Justamente por já ter um nome na cena artística de vanguarda em Nova York e Tóquio, Yoko foi convidada para passar uma temporada na capital inglesa. Quem a chamou foi o alemão Gustav Metzger (1926-2017), criador do conceito de arte autodestrutiva.

“Na época, Metzger descrevia a arte de Yoko como transformadora, inacabada e participativa”, conta Juliet Bingham, curadora da exposição na Tate Modern, em conversa com o NeoFeed. “O que procuramos mostrar aqui é como Yoko já tinha um conceito artístico estabelecido antes de vir para Londres, embora ela tenha atraído mais a atenção da mídia com as colaborações com Lennon.”

Sete décadas de arte

A exposição conta com cerca de 200 itens, entre instalações, fotografias, filmes e discos, um resumo de suas sete décadas de contribuição como artista plástica de vanguarda, cantora, compositora, cineasta e ativista.

Em<em> Cut Piece</em>, de 1964, a artista convidava o público a cortar sua roupa (Foto: Tate Modern)
Em Cut Piece, de 1964, a artista convidava o público a cortar sua roupa (Foto: Tate Modern)

Um dos destaques da mostra é a arte performática que Yoko batizou de Cut Piece, encenada pela primeira vez em 1964, no Japão. Sentada no chão, em um palco, ela tinha apenas uma tesoura à sua frente. E o público era convidado a usar o utensílio para cortar sua roupa.

Em geral, as pessoas começavam picotando pedaços bem discretos, mas logo se entusiasmavam, cortando mais e mais – incluindo as alças do sutiã de Yoko. “Com a artista em uma posição passiva, é uma performance que denuncia a violência contra a mulher”, comenta a curadora.

O que se vê na exposição de Londres são fotografias e um vídeo de uma apresentação do Cut Piece, no no Carnegie Recital Hall, de Nova York, em 1965. O registro, com quase dez minutos de duração, foi feito pelos documentaristas Albert e David Maysles.

Em 1966, ano em que conheceu Lennon, Yoko apresentou a performance duas vezes em Londres, dentro do simpósio chamado Destruction in Art. Mais tarde, o casal criaria algumas apresentações juntos, como a Bed-in for Peace, em protesto contra a Guerra no Vietnã – fotos e vídeos do evento também estão no Tate Modern.

Fica claro aqui que a artista já advogava em defesa da liberdade e da paz antes de unir forças com Lennon, com quem realizou o controverso álbum Unifished Music Number 1 - Two Virgins, em 1968, com ambos nus, de frente (na capa do disco) e de costas (no verso).

"Interessante para os dois"

Outro exemplo de trabalho solo de Yoko, resgatado na exposição, é a instalação Sky TV, de 1966. A videoescultura foi definida pela artista como “apenas uma TV para ver o céu”.

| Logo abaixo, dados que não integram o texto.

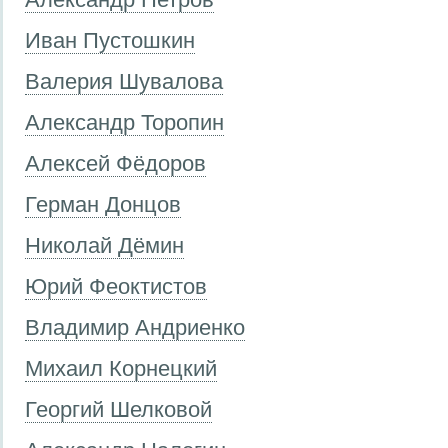
Иван Пустошкин
Валерия Шувалова
Александр Торопин
Алексей Фёдоров
Герман Донцов
Николай Дёмин
Юрий Феоктистов
Владимир Андриенко
Михаил Корнецкий
Георгий Шелковой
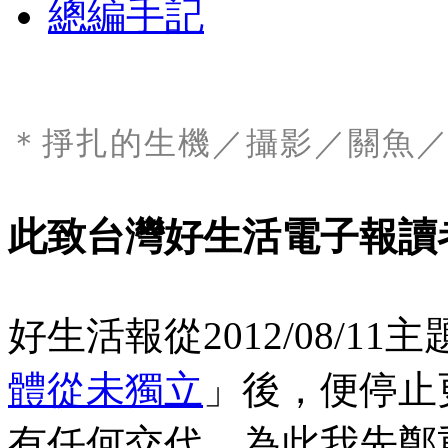
總編手記
＊掙扎的生機
／攝影／關魚
／
此致台灣好生活電子報讀
好生活報從2012/08/11
體從未獨立
」後，便停止
有任何交代，為此我先鄭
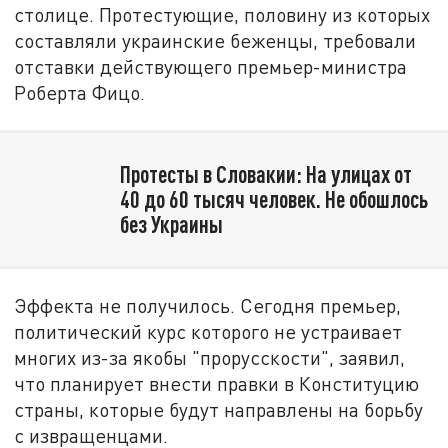
столице. Протестующие, половину из которых
составляли украинские беженцы, требовали
отставки действующего премьер-министра
Роберта Фицо.
Протесты в Словакии: На улицах от
40 до 60 тысяч человек. Не обошлось
без Украины
Эффекта не получилось. Сегодня премьер,
политический курс которого не устраивает
многих из-за якобы "прорусскости", заявил,
что планирует внести правки в Конституцию
страны, которые будут направлены на борьбу
с извращенцами.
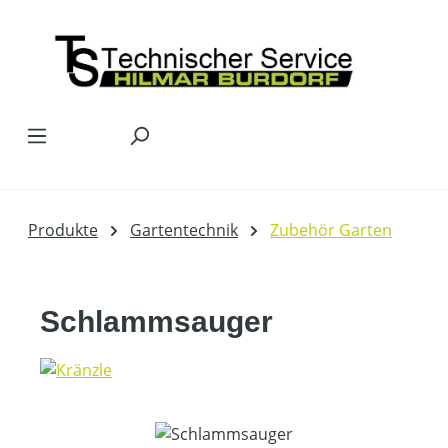
Zum Hauptinhalt springen
Produkte
Gartentechnik
Zubehör Garten
Schlammsauger
Bildergalerie überspringen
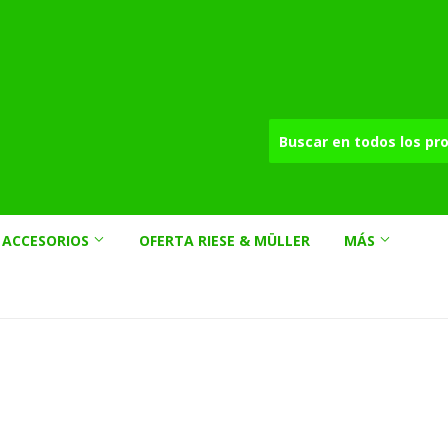
ACCESORIOS
OFERTA RIESE & MÜLLER
MÁS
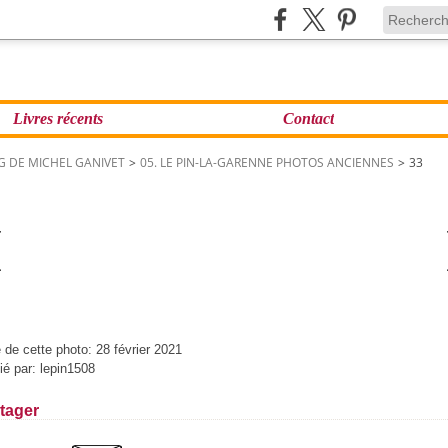
Livres récents
Contact
G DE MICHEL GANIVET
>
05. LE PIN-LA-GARENNE PHOTOS ANCIENNES
>
33
 de cette photo: 28 février 2021
ié par: lepin1508
tager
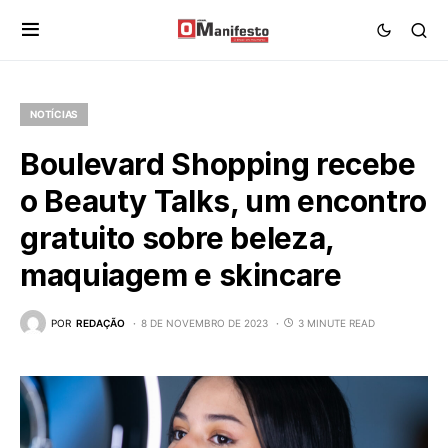
NOTÍCIAS
Boulevard Shopping recebe
o Beauty Talks, um encontro
gratuito sobre beleza,
maquiagem e skincare
POR
REDAÇÃO
8 DE NOVEMBRO DE 2023
3 MINUTE READ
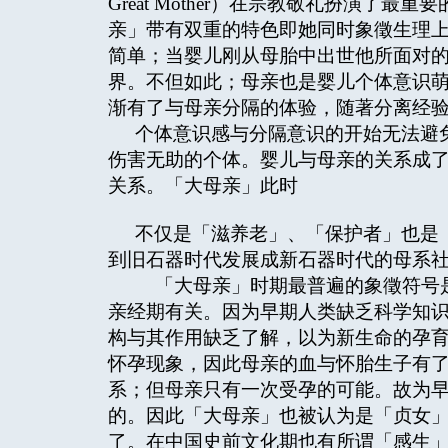
Great Mother）在宗教敬礼扮演
亲」带有双重的特色即她同时象徵生理
简单；当婴儿刚从母胎中出世他所面对
界。不但如此；母亲也是婴儿个体意识
渐有了与母亲分隔的体验，随著分离经
个体意识感与分隔意识的开始无法避
伤害无助的个体。婴儿与母亲的关系成了生—
关系。「大母亲」此时
不仅是「滋养老」、「保护者」也是
到旧石器时代发展成新石器时代的母系
「大母亲」时期最普遍的象徵符号是
亲经期有关。因为早期人类缺乏科学知
构与其作用缺乏了解，以为新生命的孕
怀孕现象，因此母亲的血与怀胎生子有
系；但母亲只有一次受孕的可能。故为
的。因此「大母亲」也被认为是「贞女
了。在中国史前文化期也有所谓「感生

Aliás, o céu é um tema recorrente em sua obra. Como a família fugiu de Tóquio, durante a Segunda Guerra Mundial, quando ela era criança, Yoko sempre considerou o céu uma espécie de “refúgio”. Em suas palavras, “a única coisa que brilhava e nunca parara de brilhar”.

A videoescultura <em>Sky TV</em>, de 1966, foi definida pela artista como uma "TV para ver o céu" (Foto: Tate Modern)
A videoescultura Sky TV, de 1966, foi definida pela artista como uma "TV para ver o céu" (Foto: Tate Modern)

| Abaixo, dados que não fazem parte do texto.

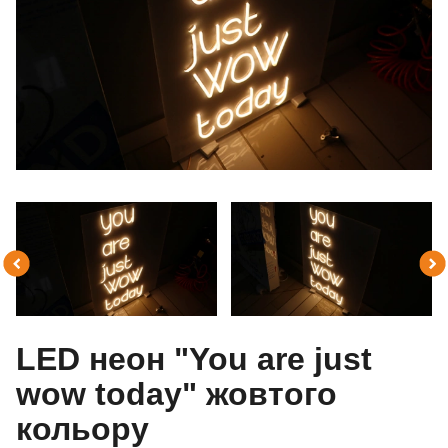
LED неон "You are just
wow today" жовтого
кольору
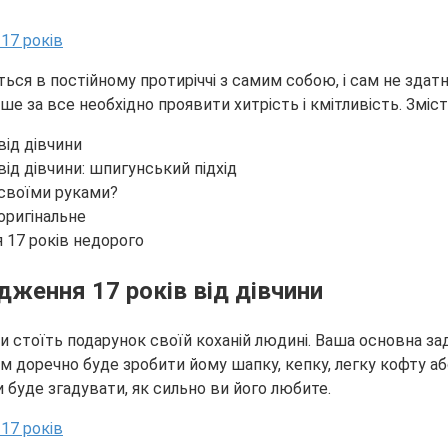
ться в постійному протиріччі з самим собою, і сам не здатн
ше за все необхідно проявити хитрість і кмітливість. Зміст
від дівчини
ід дівчини: шпигунський підхід
 своїми руками?
оригінальне
 17 років недорого
дження 17 років від дівчини
и стоїть подарунок своїй коханій людині. Ваша основна за
ом доречно буде зробити йому шапку, кепку, легку кофту аб
 буде згадувати, як сильно ви його любите.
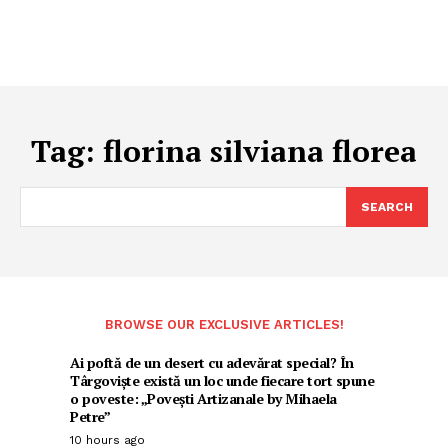
Tag:
florina silviana florea
SEARCH
BROWSE OUR EXCLUSIVE ARTICLES!
Ai poftă de un desert cu adevărat special? În
Târgoviște există un loc unde fiecare tort spune
o poveste: „Povești Artizanale by Mihaela
Petre”
10 hours ago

O trecho de uma entrevista sua, concedida em 1980, ajuda a entender a colaboração artística entre ela e Lennon.

“Nós cruzamos os campos um do outro, como as pessoas fazem da música country para o pop. Fizemos isso do campo esquerdo da vanguarda para o campo esquerdo do rock 'n' roll”, contou à época. “Tentamos encontrar um terreno que fosse interessante para os dois. Nós nos sentíamos entusiasmados e estimulados pelas experiências um do outro.”

Voz amplificada

Graças ao relacionamento com Lennon, a artista incorporou a ideia de cultura de massa no que fazia. Ela acabou aproveitando o circo midiático em torno deles para tentar levar mais longe a sua mensagem de paz. Como define Juliet: “A parceria com Lennon só amplificou a voz que Yoko já tinha”.

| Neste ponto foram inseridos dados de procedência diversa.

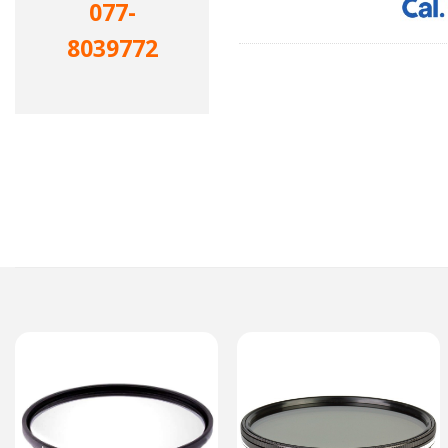
077-
8039772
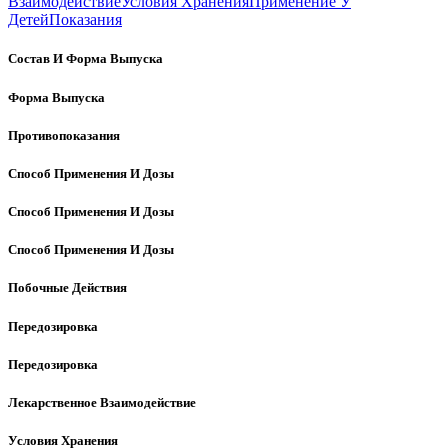
Взаимодействие
Условия Хранения
Применение У
Детей
Показания
Состав И Форма Выпуска
Форма Выпуска
Противопоказания
Способ Применения И Дозы
Способ Применения И Дозы
Способ Применения И Дозы
Побочные Действия
Передозировка
Передозировка
Лекарственное Взаимодействие
Условия Хранения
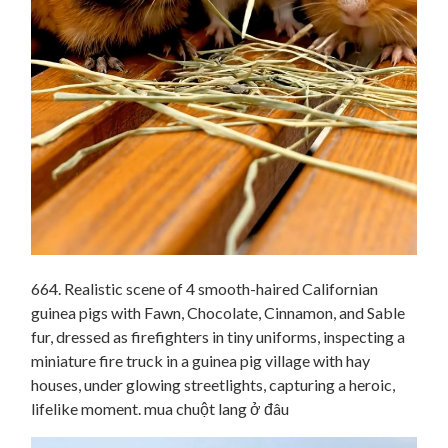
664. Realistic scene of 4 smooth-haired Californian
guinea pigs with Fawn, Chocolate, Cinnamon, and Sable
fur, dressed as firefighters in tiny uniforms, inspecting a
miniature fire truck in a guinea pig village with hay
houses, under glowing streetlights, capturing a heroic,
lifelike moment. mua chuột lang ở đâu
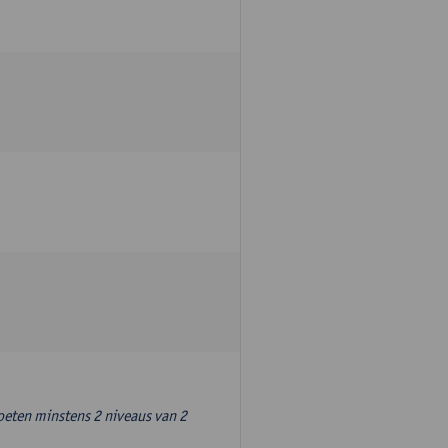
oeten minstens 2 niveaus van 2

A artista não compareceu à abertura do evento na Tate Modern, pois tem evitado as viagens mais longas. Durante a pandemia, ela deixou o edifício Dakota, no Upper West Side, em Manhattan, onde vivera pelas cinco décadas anteriores e na frente do qual Lennon foi assassinado em 8 de dezembro de 1980, aos 40 anos.

A artista vive hoje em uma fazenda no interior do estado de Nova York, comprada em 1978, junto com o marido. No domingo, 18 de fevereiro, Yoko completa 91 anos.